I always return my own cart. 100% of the time. And I frequently return nearby stray carts as well. Partly because I try to be respectful of the employees, but also because they're a driving/parking hazard and it's annoying in a crowded parking lot to have to pass up perfectly good spots because some jerk felt the need to abandon their cart in the middle of a spot >:[

Troux
Community Member
2 years ago

I also return my cart 100% of the time, and I'll usually spend a minute aligning a few other carts in the corral when I do. BUT I understand there is logic - albeit a cruel and inhuman logic - in not returning the carts, People will reason that because there is already someone paid to do this job, that it would be wasteful and 'unfair' to make someone more valuable do it. This is just a byproduct of a fiercely capitalist society which teaches us that your salary determines how valuable your time is, and dollar value is more important than respect/kindness or other social values.
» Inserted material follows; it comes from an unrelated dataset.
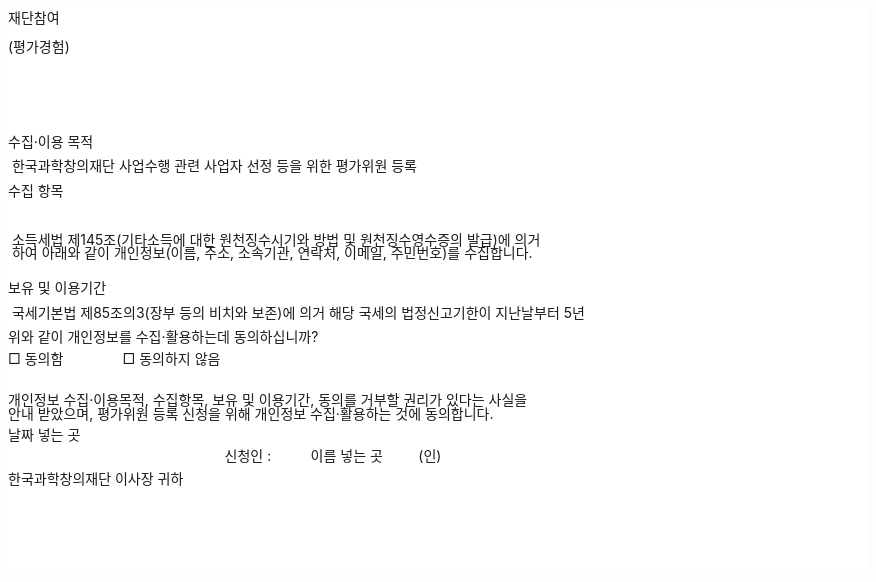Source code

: <span class="hrt cs14">재단참여&nbsp;</span></div><div class="hls ps12" style="line-height:2.48mm;white-space:nowrap;left:0mm;top:4.92mm;height:3.17mm;width:24.03mm;"><span class="hrt cs14">(평가경험)</span></div></div></div></div><div class="hce" style="left:25.02mm;top:132.07mm;width:146.23mm;height:21.84mm;"><div class="hcD" style="left:0.49mm;top:0.49mm;"><div class="hcI" style="top:8.84mm;"><div class="hls ps14" style="line-height:2.48mm;white-space:nowrap;left:0mm;top:-0.16mm;height:3.17mm;width:145.25mm;"></div></div></div></div><div class="hce" style="left:0mm;top:153.91mm;width:25.02mm;height:6.51mm;"><div class="hcD" style="left:0.49mm;top:0.49mm;"><div class="hcI" style="top:1mm;"><div class="hls ps28" style="line-height:2.79mm;white-space:nowrap;left:0mm;top:-0.18mm;height:3.53mm;width:24.03mm;"><span class="hrt cs9">수집·이용 목적</span></div></div></div></div><div class="hce" style="left:25.02mm;top:153.91mm;width:146.23mm;height:6.51mm;"><div class="hcD" style="left:0.49mm;top:0.49mm;"><div class="hcI" style="top:1mm;"><div class="hls ps0" style="line-height:2.79mm;white-space:nowrap;left:0mm;top:-0.18mm;height:3.53mm;width:145.25mm;"><span class="hrt cs0">&nbsp;한국과학창의재단 사업수행 관련 사업자 선정 등을 위한 평가위원 등록&nbsp;</span></div></div></div></div><div class="hce" style="left:0mm;top:160.43mm;width:25.02mm;height:12.86mm;"><div class="hcD" style="left:0.49mm;top:0.49mm;"><div class="hcI" style="top:4.17mm;"><div class="hls ps28" style="line-height:2.79mm;white-space:nowrap;left:0mm;top:-0.18mm;height:3.53mm;width:24.03mm;"><span class="hrt cs9">수집 항목</span></div></div></div></div><div class="hce" style="left:25.02mm;top:160.43mm;width:146.23mm;height:12.86mm;"><div class="hcD" style="left:0.49mm;top:0.49mm;"><div class="hcI" style="top:1mm;"><div class="hls ps26" style="line-height:2.79mm;white-space:nowrap;left:0mm;top:-0.18mm;height:3.53mm;width:145.25mm;"><span class="hrt cs8">&nbsp;</span><span class="hrt cs21">소득세법 제145조(기타소득에 대한 원천징수시기와 방법 및 원천징수영수증의 발급)에 의거</span></div><div class="hls ps26" style="line-height:2.79mm;white-space:nowrap;left:0mm;top:6.17mm;height:3.53mm;width:145.25mm;"><span class="hrt cs21">&nbsp;하여 아래와 같이 개인정보(이름, 주소, 소속기관, 연락처, 이메일,&nbsp;</span><span class="hrt cs23">주민</span><span class="hrt cs25">번호)</span><span class="hrt cs21">를 수집합니다.</span></div></div></div></div><div class="hce" style="left:0mm;top:173.29mm;width:25.02mm;height:6.51mm;"><div class="hcD" style="left:0.49mm;top:0.49mm;"><div class="hcI" style="top:1mm;"><div class="hls ps28" style="line-height:2.79mm;white-space:nowrap;left:0mm;top:-0.18mm;height:3.53mm;width:24.03mm;"><span class="hrt cs22">보유 및 이용기간</span></div></div></div></div><div class="hce" style="left:25.02mm;top:173.29mm;width:146.23mm;height:6.51mm;"><div class="hcD" style="left:0.49mm;top:0.49mm;"><div class="hcI" style="top:1mm;"><div class="hls ps26" style="line-height:2.79mm;white-space:nowrap;left:0mm;top:-0.18mm;height:3.53mm;width:145.25mm;"><span class="hrt cs8">&nbsp;</span><span class="hrt cs13">국세기본법 제85조의3(장부 등의 비치와 보존)에 의거 해당 국세의 법정신고기한이 지난날부터&nbsp;</span><span class="hrt cs24">5년</span></div></div></div></div><div class="hce" style="left:0mm;top:179.80mm;width:171.26mm;height:16.67mm;"><div class="hcD" style="left:0.49mm;top:0.49mm;"><div class="hcI" style="top:1mm;"><div class="hls ps27" style="line-height:2.79mm;white-space:nowrap;left:5.29mm;top:-0.18mm;height:3.53mm;width:164.97mm;"><span class="hrt cs9">위와 같이 개인정보를 수집·활용하는데 동의하십니까?</span></div><div class="hls ps27" style="line-height:1.59mm;white-space:nowrap;left:5.29mm;top:6.24mm;height:2.12mm;width:164.97mm;"></div><div class="hls ps27" style="line-height:2.79mm;white-space:nowrap;left:5.29mm;top:9.98mm;height:3.53mm;width:164.97mm;"><span class="hrt cs9">□ 동의함 &nbsp;&nbsp;&nbsp;&nbsp;&nbsp;&nbsp;&nbsp;&nbsp;&nbsp;&nbsp;&nbsp;&nbsp;&nbsp;&nbsp;□ 동의하지 않음</span></div></div></div></div><div class="hce" style="left:0mm;top:196.47mm;width:171.26mm;height:47.34mm;"><div class="hcD" style="left:0.49mm;top:0.49mm;"><div class="hcI" style="top:2.64mm;"><div class="hls ps28" style="line-height:2.79mm;white-space:nowrap;left:0mm;top:-0.18mm;height:3.53mm;width:170.26mm;"><span class="hrt cs8">개인정보 수집·이용목적, 수집항목, 보유 및 이용기간, 동의를 거부할 권리가 있다는 사실을&nbsp;</span></div><div class="hls ps28" style="line-height:2.79mm;white-space:nowrap;left:0mm;top:6.17mm;height:3.53mm;width:170.26mm;"><span class="hrt cs8">안내 받았으며, 평가위원 등록 신청을 위해 개인정보 수집·활용하는 것에 동의합니다.</span></div><div class="hls ps17" style="line-height:1.59mm;white-space:nowrap;left:3.53mm;top:12.59mm;height:2.12mm;width:163.21mm;"></div><div class="hls ps18" style="line-height:2.79mm;white-space:nowrap;left:3.53mm;top:16.33mm;height:3.53mm;width:163.21mm;"><span class="hrt cs8"><span class="hrt cs14" id="dateInput">날짜 넣는 곳</span></span></div><div class="hls ps18" style="line-height:1.59mm;white-space:nowrap;left:3.53mm;top:22.75mm;height:2.12mm;width:163.21mm;"></div><div class="hls ps19" style="line-height:2.79mm;white-space:nowrap;left:3.53mm;top:26.49mm;height:3.53mm;width:157.15mm;"><span class="hrt cs8">&nbsp;&nbsp;&nbsp;&nbsp;&nbsp;&nbsp;&nbsp;&nbsp;&nbsp;&nbsp;&nbsp;&nbsp;&nbsp;&nbsp;&nbsp;&nbsp;&nbsp;&nbsp;&nbsp;&nbsp;&nbsp;&nbsp;&nbsp;&nbsp;&nbsp;&nbsp;&nbsp;&nbsp;&nbsp;&nbsp;&nbsp;&nbsp;&nbsp;&nbsp;&nbsp;&nbsp;&nbsp;&nbsp;&nbsp;&nbsp;&nbsp;&nbsp;&nbsp;&nbsp;&nbsp;&nbsp;&nbsp;&nbsp;&nbsp;&nbsp;&nbsp;&nbsp;&nbsp;&nbsp;&nbsp;신청인 : &nbsp;&nbsp;&nbsp;&nbsp;&nbsp;&nbsp;&nbsp;&nbsp;&nbsp;<span class="hrt cs14" id="nameInput2">이름 넣는 곳</span>&nbsp;&nbsp;&nbsp;&nbsp;&nbsp;&nbsp;&nbsp;&nbsp;&nbsp;(인)</span></div><div class="hls ps19" style="line-height:1.59mm;white-space:nowrap;left:3.53mm;top:32.91mm;height:2.12mm;width:157.15mm;"></div><div class="hls ps25" style="line-height:3.43mm;white-space:nowrap;left:3.53mm;top:36.62mm;height:4.23mm;width:157.15mm;"><span class="hrt cs11">한국과학창의재단 이사장 귀하</span></div></div></div></div></div></div><div></divdiv>
    </div>
</body>
</html>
This is why you may notice a lot of the rudest drivers in the nicer cars - some people truly feel that they deserve to be in front of you because they are worth more money. $ > life in capitalism!

Load More Replies...
Jack Chandra
Community Member
2 years ago

I always thought putting the cart back was what normal humans did.

Aunt Messy
Community Member
2 years ago

It is. That's why it's such a useful test.

Load More Replies...
Moriarty2
Community Member
2 years ago

The person who said they don't return it because they have kids in the car is just giving a silly excuse. I specifically park my car next to cart returns so that I can put the cart back and have an eye on my child as I do it. Just plan ahead. If I have to walk a few extra feet to park near a cart return then yay more exercise for me! Also, I guess I get bonus points because I return other people's abandoned carts when I see them too. There's no reason to disrespect already hard working people at these stores by abandoning carts.

Dilly Millandry
Community Member
2 years ago

Yeah - that's just making up reasons. A lot of car parks have parent and child bays which are near the shop and near trolley bays. Even if it is that far away they made it to the car with the shopping and the children safely so they can make that extra bit of an effort with the trolley - take the children with them to the trolley bay just as they did when doing the shopping! Trolleys left anywhere can often end up rolling into cars and causing damage - no need to be that lazy or that selfish.